Nothing in the entries may change when they are transcribed.

## Information shown
------------

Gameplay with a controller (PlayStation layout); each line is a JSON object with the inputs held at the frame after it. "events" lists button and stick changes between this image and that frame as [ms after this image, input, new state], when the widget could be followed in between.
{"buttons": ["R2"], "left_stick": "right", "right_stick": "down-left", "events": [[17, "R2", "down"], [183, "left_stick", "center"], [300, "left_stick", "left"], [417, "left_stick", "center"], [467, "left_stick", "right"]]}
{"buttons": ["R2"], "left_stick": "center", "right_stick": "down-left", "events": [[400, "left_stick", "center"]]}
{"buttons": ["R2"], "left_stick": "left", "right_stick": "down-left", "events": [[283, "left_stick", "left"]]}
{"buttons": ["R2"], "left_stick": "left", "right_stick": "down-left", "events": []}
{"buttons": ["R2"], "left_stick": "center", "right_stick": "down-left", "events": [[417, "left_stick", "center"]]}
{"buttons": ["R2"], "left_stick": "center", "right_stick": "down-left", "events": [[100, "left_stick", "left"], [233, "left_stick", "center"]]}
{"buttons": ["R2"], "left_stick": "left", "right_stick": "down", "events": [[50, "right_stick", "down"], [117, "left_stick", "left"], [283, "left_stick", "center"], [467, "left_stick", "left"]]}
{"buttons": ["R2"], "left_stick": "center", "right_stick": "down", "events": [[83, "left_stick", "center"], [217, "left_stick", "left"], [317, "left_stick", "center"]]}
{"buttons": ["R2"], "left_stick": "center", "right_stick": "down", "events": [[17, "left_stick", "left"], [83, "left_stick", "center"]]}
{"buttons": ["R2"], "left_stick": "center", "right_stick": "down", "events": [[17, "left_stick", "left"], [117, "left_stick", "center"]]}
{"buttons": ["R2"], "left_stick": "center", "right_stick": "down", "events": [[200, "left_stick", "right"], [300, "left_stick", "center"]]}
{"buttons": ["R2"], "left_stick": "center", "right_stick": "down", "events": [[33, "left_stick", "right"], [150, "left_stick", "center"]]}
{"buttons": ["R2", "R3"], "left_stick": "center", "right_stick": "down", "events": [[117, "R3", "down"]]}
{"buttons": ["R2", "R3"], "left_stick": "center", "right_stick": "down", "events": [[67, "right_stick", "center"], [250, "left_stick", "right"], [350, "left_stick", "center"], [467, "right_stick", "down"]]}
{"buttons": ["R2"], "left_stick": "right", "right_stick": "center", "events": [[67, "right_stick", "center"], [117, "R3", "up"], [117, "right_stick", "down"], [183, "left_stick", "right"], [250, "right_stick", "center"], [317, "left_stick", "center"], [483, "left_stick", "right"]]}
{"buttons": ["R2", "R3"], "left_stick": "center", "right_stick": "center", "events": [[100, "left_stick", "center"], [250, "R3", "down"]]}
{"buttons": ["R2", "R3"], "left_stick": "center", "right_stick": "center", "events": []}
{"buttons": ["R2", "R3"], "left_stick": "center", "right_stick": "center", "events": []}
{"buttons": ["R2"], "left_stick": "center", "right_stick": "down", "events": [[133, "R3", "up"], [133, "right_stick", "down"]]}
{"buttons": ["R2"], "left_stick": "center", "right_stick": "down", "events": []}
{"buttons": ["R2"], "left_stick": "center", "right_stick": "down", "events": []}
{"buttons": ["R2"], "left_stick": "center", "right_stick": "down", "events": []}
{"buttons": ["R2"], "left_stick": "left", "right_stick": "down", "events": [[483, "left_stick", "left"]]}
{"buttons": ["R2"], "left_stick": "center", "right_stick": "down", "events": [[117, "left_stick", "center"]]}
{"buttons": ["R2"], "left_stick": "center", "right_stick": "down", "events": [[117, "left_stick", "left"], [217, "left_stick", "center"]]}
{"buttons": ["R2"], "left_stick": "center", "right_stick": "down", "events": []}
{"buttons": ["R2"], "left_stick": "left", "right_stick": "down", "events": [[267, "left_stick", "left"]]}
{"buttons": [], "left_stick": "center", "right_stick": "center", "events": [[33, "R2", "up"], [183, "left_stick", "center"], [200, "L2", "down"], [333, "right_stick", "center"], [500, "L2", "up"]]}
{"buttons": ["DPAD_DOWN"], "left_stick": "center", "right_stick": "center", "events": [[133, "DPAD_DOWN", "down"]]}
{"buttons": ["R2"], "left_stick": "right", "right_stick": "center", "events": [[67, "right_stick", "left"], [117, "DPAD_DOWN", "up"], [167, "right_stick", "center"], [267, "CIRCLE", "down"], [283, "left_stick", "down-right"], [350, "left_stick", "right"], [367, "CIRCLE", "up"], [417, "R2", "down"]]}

------------

## Task response
Gameplay with a controller (PlayStation layout); each line is a JSON object with the inputs held at the frame after it. "events" lists button and stick changes between this image and that frame as [ms after this image, input, new state], when the widget could be followed in between.
{"buttons": ["R2"], "left_stick": "right", "right_stick": "down-left", "events": [[17, "R2", "down"], [183, "left_stick", "center"], [300, "left_stick", "left"], [417, "left_stick", "center"], [467, "left_stick", "right"]]}
{"buttons": ["R2"], "left_stick": "center", "right_stick": "down-left", "events": [[400, "left_stick", "center"]]}
{"buttons": ["R2"], "left_stick": "left", "right_stick": "down-left", "events": [[283, "left_stick", "left"]]}
{"buttons": ["R2"], "left_stick": "left", "right_stick": "down-left", "events": []}
{"buttons": ["R2"], "left_stick": "center", "right_stick": "down-left", "events": [[417, "left_stick", "center"]]}
{"buttons": ["R2"], "left_stick": "center", "right_stick": "down-left", "events": [[100, "left_stick", "left"], [233, "left_stick", "center"]]}
{"buttons": ["R2"], "left_stick": "left", "right_stick": "down", "events": [[50, "right_stick", "down"], [117, "left_stick", "left"], [283, "left_stick", "center"], [467, "left_stick", "left"]]}
{"buttons": ["R2"], "left_stick": "center", "right_stick": "down", "events": [[83, "left_stick", "center"], [217, "left_stick", "left"], [317, "left_stick", "center"]]}
{"buttons": ["R2"], "left_stick": "center", "right_stick": "down", "events": [[17, "left_stick", "left"], [83, "left_stick", "center"]]}
{"buttons": ["R2"], "left_stick": "center", "right_stick": "down", "events": [[17, "left_stick", "left"], [117, "left_stick", "center"]]}
{"buttons": ["R2"], "left_stick": "center", "right_stick": "down", "events": [[200, "left_stick", "right"], [300, "left_stick", "center"]]}
{"buttons": ["R2"], "left_stick": "center", "right_stick": "down", "events": [[33, "left_stick", "right"], [150, "left_stick", "center"]]}
{"buttons": ["R2", "R3"], "left_stick": "center", "right_stick": "down", "events": [[117, "R3", "down"]]}
{"buttons": ["R2", "R3"], "left_stick": "center", "right_stick": "down", "events": [[67, "right_stick", "center"], [250, "left_stick", "right"], [350, "left_stick", "center"], [467, "right_stick", "down"]]}
{"buttons": ["R2"], "left_stick": "right", "right_stick": "center", "events": [[67, "right_stick", "center"], [117, "R3", "up"], [117, "right_stick", "down"], [183, "left_stick", "right"], [250, "right_stick", "center"], [317, "left_stick", "center"], [483, "left_stick", "right"]]}
{"buttons": ["R2", "R3"], "left_stick": "center", "right_stick": "center", "events": [[100, "left_stick", "center"], [250, "R3", "down"]]}
{"buttons": ["R2", "R3"], "left_stick": "center", "right_stick": "center", "events": []}
{"buttons": ["R2", "R3"], "left_stick": "center", "right_stick": "center", "events": []}
{"buttons": ["R2"], "left_stick": "center", "right_stick": "down", "events": [[133, "R3", "up"], [133, "right_stick", "down"]]}
{"buttons": ["R2"], "left_stick": "center", "right_stick": "down", "events": []}
{"buttons": ["R2"], "left_stick": "center", "right_stick": "down", "events": []}
{"buttons": ["R2"], "left_stick": "center", "right_stick": "down", "events": []}
{"buttons": ["R2"], "left_stick": "left", "right_stick": "down", "events": [[483, "left_stick", "left"]]}
{"buttons": ["R2"], "left_stick": "center", "right_stick": "down", "events": [[117, "left_stick", "center"]]}
{"buttons": ["R2"], "left_stick": "center", "right_stick": "down", "events": [[117, "left_stick", "left"], [217, "left_stick", "center"]]}
{"buttons": ["R2"], "left_stick": "center", "right_stick": "down", "events": []}
{"buttons": ["R2"], "left_stick": "left", "right_stick": "down", "events": [[267, "left_stick", "left"]]}
{"buttons": [], "left_stick": "center", "right_stick": "center", "events": [[33, "R2", "up"], [183, "left_stick", "center"], [200, "L2", "down"], [333, "right_stick", "center"], [500, "L2", "up"]]}
{"buttons": ["DPAD_DOWN"], "left_stick": "center", "right_stick": "center", "events": [[133, "DPAD_DOWN", "down"]]}
{"buttons": ["R2"], "left_stick": "right", "right_stick": "center", "events": [[67, "right_stick", "left"], [117, "DPAD_DOWN", "up"], [167, "right_stick", "center"], [267, "CIRCLE", "down"], [283, "left_stick", "down-right"], [350, "left_stick", "right"], [367, "CIRCLE", "up"], [417, "R2", "down"]]}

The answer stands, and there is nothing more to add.